Across the segments, yields contracted at the OMO market by 13 basis points to 4.9per cent following improved trading volumes and at the NTB market by 122 basis points to 2.2 per cent, as market participants covered lost bids at the NTB PMA.

At the PMA, demand continued to outweigh supply, as there was an oversubscription of 6.1x on N14.61 billion worth of bills on offer.

The auction closed with the CBN rolling over N2 billion of the 91-day, N2billion of the 182-day and N10.61 billion of the 364-day – at respective stop rates of 1.80 per cent (previously two per cent), 2.04 per cent (previously 2.20 per cent), and 3.75 per cent (previously 4.02 per cent).

At the OMO auction, the CBN fully allotted N80 billion worth of bills – N20 billion of the 82-day, N20 billion of the 159-day and N60 billion of the 341-day – at respective stop rates of 4.95 per cent, 7.79 per cent, and 8.99 per cent.

Trading in the FGN bond secondary market was bullish, as investors covered lost bids at the PMA. Consequently, the average yield across instruments contracted by 72 basis points to close at 9.4 per cent.
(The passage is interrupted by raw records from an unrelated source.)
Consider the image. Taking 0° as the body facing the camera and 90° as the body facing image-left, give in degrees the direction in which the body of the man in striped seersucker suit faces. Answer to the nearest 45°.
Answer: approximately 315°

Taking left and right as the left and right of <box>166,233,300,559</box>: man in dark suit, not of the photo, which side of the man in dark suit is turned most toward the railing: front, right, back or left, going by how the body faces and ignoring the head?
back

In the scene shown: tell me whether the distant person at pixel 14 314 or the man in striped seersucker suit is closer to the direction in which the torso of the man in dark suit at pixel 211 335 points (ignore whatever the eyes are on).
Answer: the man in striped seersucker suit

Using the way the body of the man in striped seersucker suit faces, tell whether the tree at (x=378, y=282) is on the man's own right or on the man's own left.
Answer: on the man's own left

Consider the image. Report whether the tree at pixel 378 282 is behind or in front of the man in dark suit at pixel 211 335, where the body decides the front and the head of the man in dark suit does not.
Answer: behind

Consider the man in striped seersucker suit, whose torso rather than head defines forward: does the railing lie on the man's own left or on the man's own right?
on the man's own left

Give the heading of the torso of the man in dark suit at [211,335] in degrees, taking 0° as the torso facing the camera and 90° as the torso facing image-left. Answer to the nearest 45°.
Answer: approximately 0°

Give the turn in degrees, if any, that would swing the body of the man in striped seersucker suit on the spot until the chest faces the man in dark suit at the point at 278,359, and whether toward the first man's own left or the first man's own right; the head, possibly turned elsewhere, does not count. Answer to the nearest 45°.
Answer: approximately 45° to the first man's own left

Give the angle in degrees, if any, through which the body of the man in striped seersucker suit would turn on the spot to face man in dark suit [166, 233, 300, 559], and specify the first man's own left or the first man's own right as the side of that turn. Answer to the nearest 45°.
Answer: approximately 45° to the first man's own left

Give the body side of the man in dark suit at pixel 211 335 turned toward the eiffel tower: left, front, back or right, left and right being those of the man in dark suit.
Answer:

At the auction, instruments worth N150.00 billion were offered to investors through re-openings – 12.75 per cent APR 2023 (Bid-to-offer: 3.4x; Stop rate: eight per cent), 12.50 per cent MAR 2035 (Bid-to-offer: 2.5x; Stop rate: 11.0), and 12.98 per cent MAR 2050 (Bid-to-offer: 4.7x; Stop rate: 12.2 per cent).

Despite subscriptions across instruments settling at N545.16 billion, the DMO eventually allotted instruments worth N100.0 billion, resulting in a bid-cover ratio of 5.5x.

“We expect demand to be influenced by the tight liquidity next week. Nonetheless, we expect yields to pare, as investors’ demand should remain focused on this side of the market, given the relatively attractive yields compared to the treasury bills space,” analysts at Cordros capital added.